Le temps tout au long duquel se produisent ces variations. Dès le commencement, l'intervention de l'outil graphique, quel qu'il soit, pour lequel il a été conçu et son conditionnement ont des conséquences sur la vie future du papier. Par la suite, le vieillissement naturel de la matière, ici principalement une oxydation qui décompose plus ou moins lentement la cellulose en fonction des cinq paramètres évoqués ci-dessus accomplira son travail de destruction.

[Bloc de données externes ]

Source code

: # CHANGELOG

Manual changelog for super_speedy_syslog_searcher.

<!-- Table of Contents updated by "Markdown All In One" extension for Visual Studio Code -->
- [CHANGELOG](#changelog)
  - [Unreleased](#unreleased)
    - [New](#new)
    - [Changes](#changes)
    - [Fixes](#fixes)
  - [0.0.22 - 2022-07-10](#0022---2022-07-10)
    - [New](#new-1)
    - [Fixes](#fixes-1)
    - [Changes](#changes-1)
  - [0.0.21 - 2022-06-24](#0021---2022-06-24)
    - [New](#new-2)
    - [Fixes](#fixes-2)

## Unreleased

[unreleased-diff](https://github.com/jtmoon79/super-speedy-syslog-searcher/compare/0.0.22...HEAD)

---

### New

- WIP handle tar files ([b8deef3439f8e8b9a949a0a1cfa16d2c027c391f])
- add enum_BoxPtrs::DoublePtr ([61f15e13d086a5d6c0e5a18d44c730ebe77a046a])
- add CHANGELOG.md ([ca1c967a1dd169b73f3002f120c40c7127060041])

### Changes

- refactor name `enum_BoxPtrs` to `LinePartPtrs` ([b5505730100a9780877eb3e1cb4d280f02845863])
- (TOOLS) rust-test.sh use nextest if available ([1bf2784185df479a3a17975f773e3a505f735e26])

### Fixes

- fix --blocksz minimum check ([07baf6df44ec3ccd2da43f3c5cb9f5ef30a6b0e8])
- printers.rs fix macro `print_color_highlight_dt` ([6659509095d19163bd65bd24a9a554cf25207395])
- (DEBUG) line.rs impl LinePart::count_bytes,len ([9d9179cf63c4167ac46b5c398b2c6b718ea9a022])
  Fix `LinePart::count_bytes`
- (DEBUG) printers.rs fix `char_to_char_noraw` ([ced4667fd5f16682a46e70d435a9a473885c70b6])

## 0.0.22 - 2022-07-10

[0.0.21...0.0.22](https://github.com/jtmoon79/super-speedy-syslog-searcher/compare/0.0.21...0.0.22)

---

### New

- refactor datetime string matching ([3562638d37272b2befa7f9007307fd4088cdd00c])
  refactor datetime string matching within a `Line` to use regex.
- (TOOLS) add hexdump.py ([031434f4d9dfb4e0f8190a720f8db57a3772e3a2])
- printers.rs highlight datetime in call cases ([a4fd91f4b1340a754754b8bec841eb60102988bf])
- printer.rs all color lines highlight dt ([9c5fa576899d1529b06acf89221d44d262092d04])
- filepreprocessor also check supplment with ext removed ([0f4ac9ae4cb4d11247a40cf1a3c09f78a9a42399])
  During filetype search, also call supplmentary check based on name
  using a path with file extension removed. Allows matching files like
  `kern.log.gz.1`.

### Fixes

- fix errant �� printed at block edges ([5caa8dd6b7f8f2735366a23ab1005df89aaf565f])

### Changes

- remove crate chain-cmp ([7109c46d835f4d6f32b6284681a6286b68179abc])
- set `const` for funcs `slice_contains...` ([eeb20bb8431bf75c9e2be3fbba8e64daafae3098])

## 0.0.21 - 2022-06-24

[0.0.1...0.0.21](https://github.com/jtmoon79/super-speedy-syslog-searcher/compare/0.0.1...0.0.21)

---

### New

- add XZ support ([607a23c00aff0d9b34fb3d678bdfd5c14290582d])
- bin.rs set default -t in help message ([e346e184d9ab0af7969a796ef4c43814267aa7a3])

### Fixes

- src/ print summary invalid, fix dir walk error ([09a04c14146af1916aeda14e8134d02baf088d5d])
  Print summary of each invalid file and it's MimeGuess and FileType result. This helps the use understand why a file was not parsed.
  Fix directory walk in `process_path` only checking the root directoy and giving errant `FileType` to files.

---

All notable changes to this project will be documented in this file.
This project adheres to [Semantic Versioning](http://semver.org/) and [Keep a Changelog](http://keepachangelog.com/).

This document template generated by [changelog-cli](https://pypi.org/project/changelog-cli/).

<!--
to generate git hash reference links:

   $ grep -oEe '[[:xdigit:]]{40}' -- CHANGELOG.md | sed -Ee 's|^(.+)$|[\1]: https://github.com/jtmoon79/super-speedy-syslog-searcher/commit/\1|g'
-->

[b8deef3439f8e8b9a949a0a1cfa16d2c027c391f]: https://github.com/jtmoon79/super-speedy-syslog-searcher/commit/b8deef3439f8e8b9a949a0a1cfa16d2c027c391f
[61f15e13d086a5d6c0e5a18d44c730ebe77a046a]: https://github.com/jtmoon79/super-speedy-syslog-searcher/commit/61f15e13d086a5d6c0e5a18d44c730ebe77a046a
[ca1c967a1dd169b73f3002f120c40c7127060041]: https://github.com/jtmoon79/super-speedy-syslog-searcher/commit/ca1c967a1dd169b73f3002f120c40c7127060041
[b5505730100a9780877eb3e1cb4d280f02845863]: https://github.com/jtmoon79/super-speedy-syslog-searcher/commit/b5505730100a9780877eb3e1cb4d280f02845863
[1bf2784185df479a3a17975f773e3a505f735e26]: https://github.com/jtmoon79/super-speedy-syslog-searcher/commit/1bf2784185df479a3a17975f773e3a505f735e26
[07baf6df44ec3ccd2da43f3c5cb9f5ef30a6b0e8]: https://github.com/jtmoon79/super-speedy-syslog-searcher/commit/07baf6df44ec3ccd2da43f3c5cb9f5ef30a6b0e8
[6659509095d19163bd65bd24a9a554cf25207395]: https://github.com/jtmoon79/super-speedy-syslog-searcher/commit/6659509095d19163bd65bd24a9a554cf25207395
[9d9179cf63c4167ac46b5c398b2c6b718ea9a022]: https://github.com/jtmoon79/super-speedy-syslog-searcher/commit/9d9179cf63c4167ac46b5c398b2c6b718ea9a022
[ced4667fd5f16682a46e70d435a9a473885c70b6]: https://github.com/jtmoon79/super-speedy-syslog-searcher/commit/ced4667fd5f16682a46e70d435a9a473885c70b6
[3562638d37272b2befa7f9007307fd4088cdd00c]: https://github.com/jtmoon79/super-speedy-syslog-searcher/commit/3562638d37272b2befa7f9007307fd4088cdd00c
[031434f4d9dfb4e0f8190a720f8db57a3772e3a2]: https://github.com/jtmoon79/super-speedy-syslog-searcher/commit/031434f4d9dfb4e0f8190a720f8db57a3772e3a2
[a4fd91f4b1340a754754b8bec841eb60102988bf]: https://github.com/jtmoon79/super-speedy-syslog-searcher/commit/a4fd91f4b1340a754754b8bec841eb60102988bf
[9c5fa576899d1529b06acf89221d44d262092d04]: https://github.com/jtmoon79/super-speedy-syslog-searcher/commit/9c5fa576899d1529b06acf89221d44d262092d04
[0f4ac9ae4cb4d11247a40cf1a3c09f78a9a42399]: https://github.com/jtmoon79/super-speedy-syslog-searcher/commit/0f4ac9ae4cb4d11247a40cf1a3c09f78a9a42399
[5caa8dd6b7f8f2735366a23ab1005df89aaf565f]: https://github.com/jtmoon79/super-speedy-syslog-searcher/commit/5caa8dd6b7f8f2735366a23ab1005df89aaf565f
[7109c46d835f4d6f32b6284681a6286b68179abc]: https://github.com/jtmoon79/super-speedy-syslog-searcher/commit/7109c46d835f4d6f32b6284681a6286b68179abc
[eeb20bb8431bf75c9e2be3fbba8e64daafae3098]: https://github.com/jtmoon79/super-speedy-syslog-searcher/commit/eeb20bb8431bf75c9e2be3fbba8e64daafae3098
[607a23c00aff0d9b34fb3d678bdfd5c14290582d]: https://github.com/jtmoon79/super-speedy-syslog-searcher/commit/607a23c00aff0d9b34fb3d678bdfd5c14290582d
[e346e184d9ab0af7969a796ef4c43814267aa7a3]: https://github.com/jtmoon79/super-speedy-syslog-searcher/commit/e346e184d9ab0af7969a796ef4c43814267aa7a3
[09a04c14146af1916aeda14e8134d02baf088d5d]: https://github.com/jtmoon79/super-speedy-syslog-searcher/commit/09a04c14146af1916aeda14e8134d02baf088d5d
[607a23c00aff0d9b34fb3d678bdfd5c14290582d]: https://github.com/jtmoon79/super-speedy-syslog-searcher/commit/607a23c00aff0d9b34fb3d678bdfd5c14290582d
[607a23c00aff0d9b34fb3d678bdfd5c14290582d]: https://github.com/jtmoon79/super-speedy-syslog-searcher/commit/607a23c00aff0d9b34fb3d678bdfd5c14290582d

A cela viennent s'ajouter l'usure mécanique due aux manipulations, les dommages causés par de mauvaises conditions de conservation et les accidents qui se traduiront par les multiples altérations que nous connaissons tous : jaunissement, brunissement, fragilisation, salissures, taches, moisissures, points de rouille, attaques bactériennes, déchirures, froissements, trous de vers, qui sont le lot de tous les papiers.

Comme n'importe quel organisme vivant, car le papier est vivant, sa durée d'existence dépend donc de sa constitution puis des conditions dans lesquelles elle se déroule.

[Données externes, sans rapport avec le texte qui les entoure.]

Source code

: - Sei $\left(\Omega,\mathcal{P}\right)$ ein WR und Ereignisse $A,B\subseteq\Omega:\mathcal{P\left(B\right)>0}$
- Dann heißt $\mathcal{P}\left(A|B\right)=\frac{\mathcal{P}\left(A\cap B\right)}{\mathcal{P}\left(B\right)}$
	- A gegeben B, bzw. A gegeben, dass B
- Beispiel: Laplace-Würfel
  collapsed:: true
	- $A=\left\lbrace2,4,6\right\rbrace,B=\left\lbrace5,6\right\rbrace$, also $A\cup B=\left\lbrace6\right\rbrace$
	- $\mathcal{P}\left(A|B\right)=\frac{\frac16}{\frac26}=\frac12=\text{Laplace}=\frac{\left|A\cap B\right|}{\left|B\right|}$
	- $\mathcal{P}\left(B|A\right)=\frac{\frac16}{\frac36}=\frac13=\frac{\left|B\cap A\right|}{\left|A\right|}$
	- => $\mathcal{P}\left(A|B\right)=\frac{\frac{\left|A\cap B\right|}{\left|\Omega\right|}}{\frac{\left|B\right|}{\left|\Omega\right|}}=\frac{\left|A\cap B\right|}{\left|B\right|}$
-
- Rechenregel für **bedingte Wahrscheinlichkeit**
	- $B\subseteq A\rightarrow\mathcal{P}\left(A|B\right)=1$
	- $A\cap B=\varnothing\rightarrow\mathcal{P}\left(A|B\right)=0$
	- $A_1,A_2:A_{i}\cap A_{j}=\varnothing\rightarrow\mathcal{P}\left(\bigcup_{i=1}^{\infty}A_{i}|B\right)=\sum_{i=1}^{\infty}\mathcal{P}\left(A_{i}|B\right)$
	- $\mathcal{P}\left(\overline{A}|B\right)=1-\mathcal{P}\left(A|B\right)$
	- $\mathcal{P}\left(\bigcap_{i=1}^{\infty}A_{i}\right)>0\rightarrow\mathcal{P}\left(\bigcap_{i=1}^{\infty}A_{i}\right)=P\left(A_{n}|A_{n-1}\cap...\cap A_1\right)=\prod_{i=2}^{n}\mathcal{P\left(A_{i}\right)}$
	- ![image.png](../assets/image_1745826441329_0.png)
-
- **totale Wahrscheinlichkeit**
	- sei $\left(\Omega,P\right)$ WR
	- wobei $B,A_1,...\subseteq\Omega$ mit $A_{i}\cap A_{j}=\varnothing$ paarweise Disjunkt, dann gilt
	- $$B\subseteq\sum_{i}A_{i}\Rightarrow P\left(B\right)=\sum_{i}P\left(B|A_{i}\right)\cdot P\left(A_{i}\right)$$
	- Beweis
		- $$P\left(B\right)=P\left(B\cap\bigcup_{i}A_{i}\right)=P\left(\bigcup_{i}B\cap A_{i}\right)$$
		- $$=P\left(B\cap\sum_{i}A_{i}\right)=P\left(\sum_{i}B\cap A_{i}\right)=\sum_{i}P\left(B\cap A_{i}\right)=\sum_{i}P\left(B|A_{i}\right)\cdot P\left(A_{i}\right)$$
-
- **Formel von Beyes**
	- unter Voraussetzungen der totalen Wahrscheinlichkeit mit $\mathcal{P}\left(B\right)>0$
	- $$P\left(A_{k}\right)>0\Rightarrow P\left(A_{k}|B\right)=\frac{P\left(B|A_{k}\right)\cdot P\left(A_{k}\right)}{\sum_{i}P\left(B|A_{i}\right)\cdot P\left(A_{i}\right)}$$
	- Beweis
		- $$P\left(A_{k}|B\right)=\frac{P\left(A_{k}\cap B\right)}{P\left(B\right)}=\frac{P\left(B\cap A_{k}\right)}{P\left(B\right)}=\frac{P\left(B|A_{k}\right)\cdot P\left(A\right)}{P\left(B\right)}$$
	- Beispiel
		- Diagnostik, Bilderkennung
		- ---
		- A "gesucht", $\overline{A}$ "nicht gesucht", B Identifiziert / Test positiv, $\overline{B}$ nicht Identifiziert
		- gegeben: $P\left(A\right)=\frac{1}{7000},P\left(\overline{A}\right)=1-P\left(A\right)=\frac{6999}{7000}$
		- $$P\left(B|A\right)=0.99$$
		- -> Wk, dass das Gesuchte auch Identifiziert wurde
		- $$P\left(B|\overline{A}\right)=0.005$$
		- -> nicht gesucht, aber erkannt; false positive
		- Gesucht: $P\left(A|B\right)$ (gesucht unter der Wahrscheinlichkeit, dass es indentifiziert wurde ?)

Donc, pour utiliser le papier il faut avoir constamment en tête tous ces paramètres et savoir que telle ou telle variation, que ce soit au cours de sa production ou de sa vie, va avoir des conséquences qui vont se traduire soit par une altération qui en diminuera la durée soit au contraire par un apport bénéfique à celle-ci.

Ainsi l'emploi de matériaux différents, aussi bons soient-ils, ou le mauvais emploi de bons matériaux mal travaillés peuvent avoir des conséquences néfastes.

Personne n'est capable d'assurer aujourd'hui que le recours systématique à des fibres étrangères aux papiers Occidentaux (à cause de leur facilité de manipulation et de soi-disant qualités de conservation) est sans conséquences sur la durée de vie des ouvrages traités. Alors qu'on sait, pour en avoir la preuve sous les yeux tous les jours, que les matériaux des ouvrages que l'on restaure ont eu, eux, les capacités de nous parvenir, malgré les atteintes diverses qui font qu'on est obligé de les soigner. Chacun sait que, sans les accidents dus aux mauvaises manipulations et aux conditions de conservations défavorables, ces ouvrages seraient dans leur fraîcheur native.

Il est donc urgent de tenir compte de cette troisième dimension du papier, sa matière. C'est d'elle, et d'elle seule, que dépendent l'ensemble de ses réactions.

Ce n'est en aucun cas essayer de donner au papier une prééminence qu'il n'a d'ailleurs jamais prétendue avoir (ce qui aurait peut-être évité bien des non entendus, car la discrétion qui a toujours été la sienne a fait qu'il est toujours aussi méconnu). Le papier est et ne sera jamais autre chose qu'un support. Ce ne sont pas les modes actuelles qui tendent à en faire parfois l'objet lui-même de son existence qui y changeront quoi que ce soit. Sa meilleure façon d'exister est de permettre en se faisant oublier, la transmission des informations qu'on lui a confiées.